Microsoft Azure Specialized is looking to design and deliver the next generation of High Performance Computing (HPC) to enable a wide variety of customer workloads, ensuring the Azure platform is consistent on performance, can scale on-demand, and is engineered to withstand unparalleled computing demand.
Requirements
- coding in languages including, but not limited to, C, C++, PowerShell, or Python
- 2+ years of experience telemetry and observability, monitoring and improving the quality of a service or cloud infrastructure, or measuring and driving improvements in a system.
- 2+ years of experience in high performance computing, including familiarity with accelerators and co-designing hardware and software.
- 1+ year of experience working with distributed systems and cloud infrastructure, using profiling and performance analysis tools, and debugging low-level system code such as drivers.
- 1+ year of experience in data science and telemetry, with exposure to machine learning middleware and performance optimization techniques.
Responsibilities
- Designing and delivering the next generations of High Performance Computing (HPC)
- Defining, deploying and sustaining hardware and software Azure infrastructure for HPC workloads
- Focuses on hardware/software interaction, coding and playing with next-gen hardware
- End-to-end systems engineering anywhere in the infrastructure - - CPU differentiation, networking, switches, rack design, cluster design
- Evaluate and make recommendations that advance Azure infrastructure for HPC and AI-based workloads
- Creates, implements, optimizes, debugs, refactors, and reuses code to establish and improve performance and maintainability, effectiveness, and return on investment (ROI)

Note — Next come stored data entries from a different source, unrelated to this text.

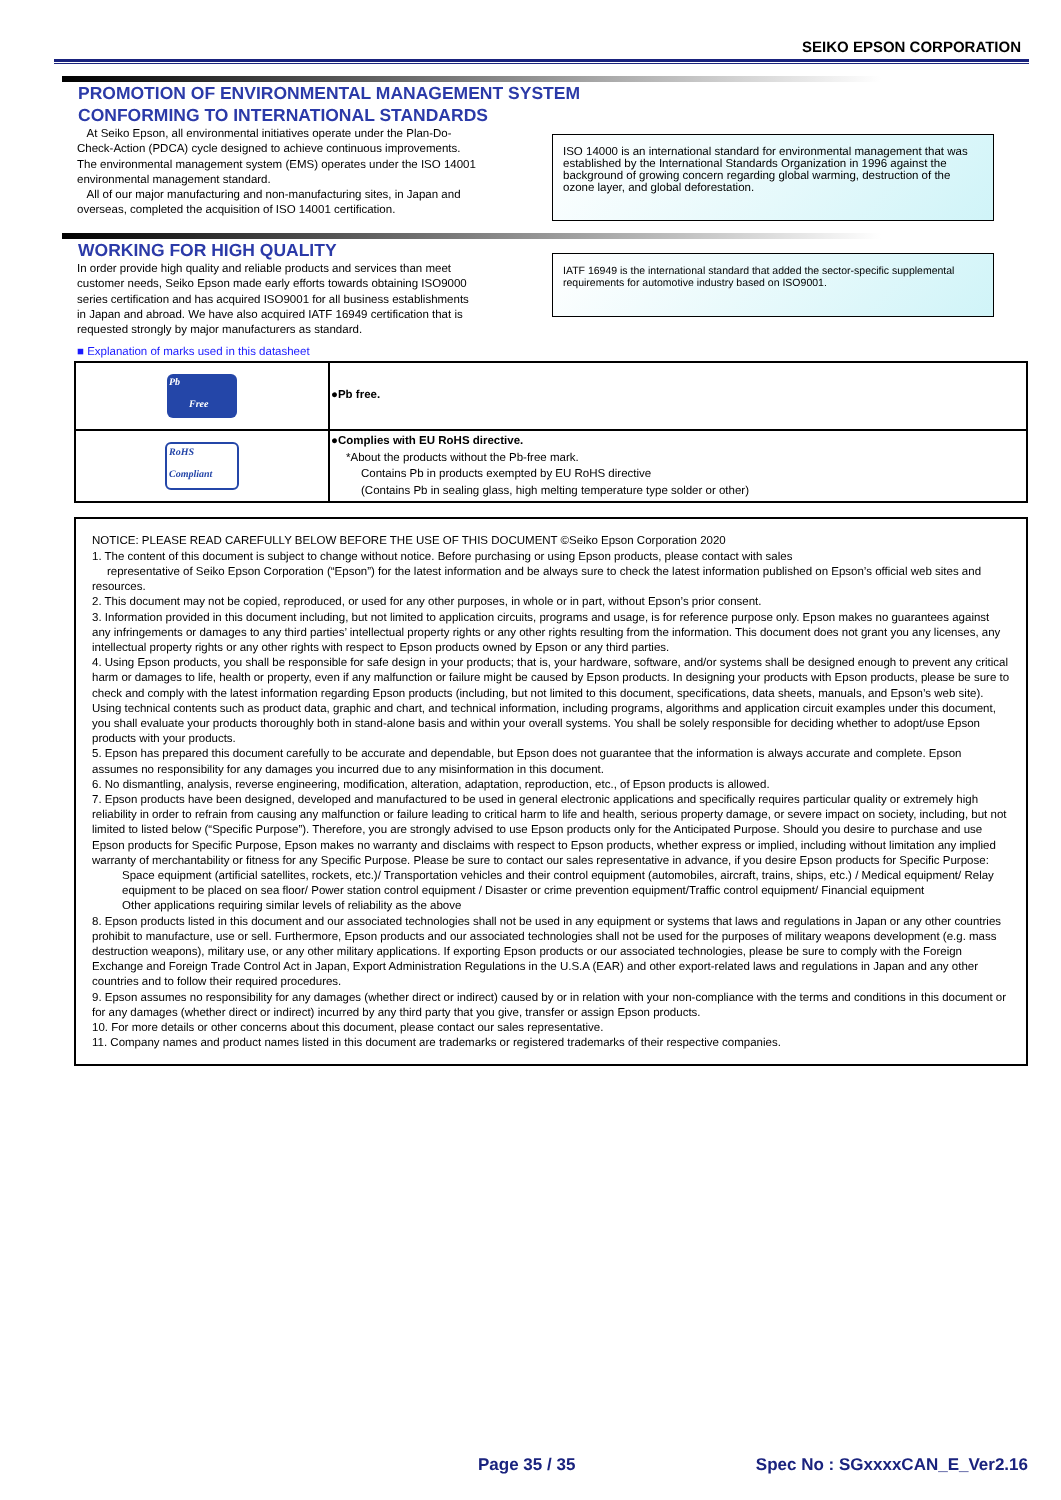SEIKO EPSON CORPORATION
PROMOTION OF ENVIRONMENTAL MANAGEMENT SYSTEM
CONFORMING TO INTERNATIONAL STANDARDS
At Seiko Epson, all environmental initiatives operate under the Plan-Do-Check-Action (PDCA) cycle designed to achieve continuous improvements. The environmental management system (EMS) operates under the ISO 14001 environmental management standard.
All of our major manufacturing and non-manufacturing sites, in Japan and overseas, completed the acquisition of ISO 14001 certification.
ISO 14000 is an international standard for environmental management that was established by the International Standards Organization in 1996 against the background of growing concern regarding global warming, destruction of the ozone layer, and global deforestation.
WORKING FOR HIGH QUALITY
In order provide high quality and reliable products and services than meet customer needs, Seiko Epson made early efforts towards obtaining ISO9000 series certification and has acquired ISO9001 for all business establishments in Japan and abroad. We have also acquired IATF 16949 certification that is requested strongly by major manufacturers as standard.
IATF 16949 is the international standard that added the sector-specific supplemental requirements for automotive industry based on ISO9001.
■ Explanation of marks used in this datasheet
| Pb Free | ●Pb free. |
| RoHS Compliant | ●Complies with EU RoHS directive. *About the products without the Pb-free mark. Contains Pb in products exempted by EU RoHS directive (Contains Pb in sealing glass, high melting temperature type solder or other) |
NOTICE: PLEASE READ CAREFULLY BELOW BEFORE THE USE OF THIS DOCUMENT ©Seiko Epson Corporation 2020
1. The content of this document is subject to change without notice. Before purchasing or using Epson products, please contact with sales
representative of Seiko Epson Corporation (“Epson”) for the latest information and be always sure to check the latest information published on Epson’s official web sites and resources.
2. This document may not be copied, reproduced, or used for any other purposes, in whole or in part, without Epson’s prior consent.
3. Information provided in this document including, but not limited to application circuits, programs and usage, is for reference purpose only. Epson makes no guarantees against any infringements or damages to any third parties’ intellectual property rights or any other rights resulting from the information. This document does not grant you any licenses, any intellectual property rights or any other rights with respect to Epson products owned by Epson or any third parties.
4. Using Epson products, you shall be responsible for safe design in your products; that is, your hardware, software, and/or systems shall be designed enough to prevent any critical harm or damages to life, health or property, even if any malfunction or failure might be caused by Epson products. In designing your products with Epson products, please be sure to check and comply with the latest information regarding Epson products (including, but not limited to this document, specifications, data sheets, manuals, and Epson’s web site). Using technical contents such as product data, graphic and chart, and technical information, including programs, algorithms and application circuit examples under this document, you shall evaluate your products thoroughly both in stand-alone basis and within your overall systems. You shall be solely responsible for deciding whether to adopt/use Epson products with your products.
5. Epson has prepared this document carefully to be accurate and dependable, but Epson does not guarantee that the information is always accurate and complete. Epson assumes no responsibility for any damages you incurred due to any misinformation in this document.
6. No dismantling, analysis, reverse engineering, modification, alteration, adaptation, reproduction, etc., of Epson products is allowed.
7. Epson products have been designed, developed and manufactured to be used in general electronic applications and specifically requires particular quality or extremely high reliability in order to refrain from causing any malfunction or failure leading to critical harm to life and health, serious property damage, or severe impact on society, including, but not limited to listed below (“Specific Purpose”). Therefore, you are strongly advised to use Epson products only for the Anticipated Purpose. Should you desire to purchase and use Epson products for Specific Purpose, Epson makes no warranty and disclaims with respect to Epson products, whether express or implied, including without limitation any implied warranty of merchantability or fitness for any Specific Purpose. Please be sure to contact our sales representative in advance, if you desire Epson products for Specific Purpose:
Space equipment (artificial satellites, rockets, etc.)/ Transportation vehicles and their control equipment (automobiles, aircraft, trains, ships, etc.) / Medical equipment/ Relay equipment to be placed on sea floor/ Power station control equipment / Disaster or crime prevention equipment/Traffic control equipment/ Financial equipment
Other applications requiring similar levels of reliability as the above
8. Epson products listed in this document and our associated technologies shall not be used in any equipment or systems that laws and regulations in Japan or any other countries prohibit to manufacture, use or sell. Furthermore, Epson products and our associated technologies shall not be used for the purposes of military weapons development (e.g. mass destruction weapons), military use, or any other military applications. If exporting Epson products or our associated technologies, please be sure to comply with the Foreign Exchange and Foreign Trade Control Act in Japan, Export Administration Regulations in the U.S.A (EAR) and other export-related laws and regulations in Japan and any other countries and to follow their required procedures.
9. Epson assumes no responsibility for any damages (whether direct or indirect) caused by or in relation with your non-compliance with the terms and conditions in this document or for any damages (whether direct or indirect) incurred by any third party that you give, transfer or assign Epson products.
10. For more details or other concerns about this document, please contact our sales representative.
11. Company names and product names listed in this document are trademarks or registered trademarks of their respective companies.
Page 35 / 35 Spec No : SGxxxxCAN_E_Ver2.16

- Acts as a Designated Responsible Individual (DRI) and guides other engineers by developing and following the playbook, working on call to monitor system/product/service for degradation, downtime, or interruptions, alerting stakeholders about status and initiates actions to restore system/product/service for simple and complex problems when appropriate.
Other
- Ability to meet Microsoft, customer and/or government security screening requirements are required for this role.
- Microsoft Cloud Background Check: This position will be required to pass the Microsoft Cloud Background Check upon hire/transfer and every two years thereafter.
- passionate about quality, wants the customer to succeed and get things done.
- Maintains communication with key partners across the Microsoft ecosystem of engineers.
- Ensures alignment with partners' expectations.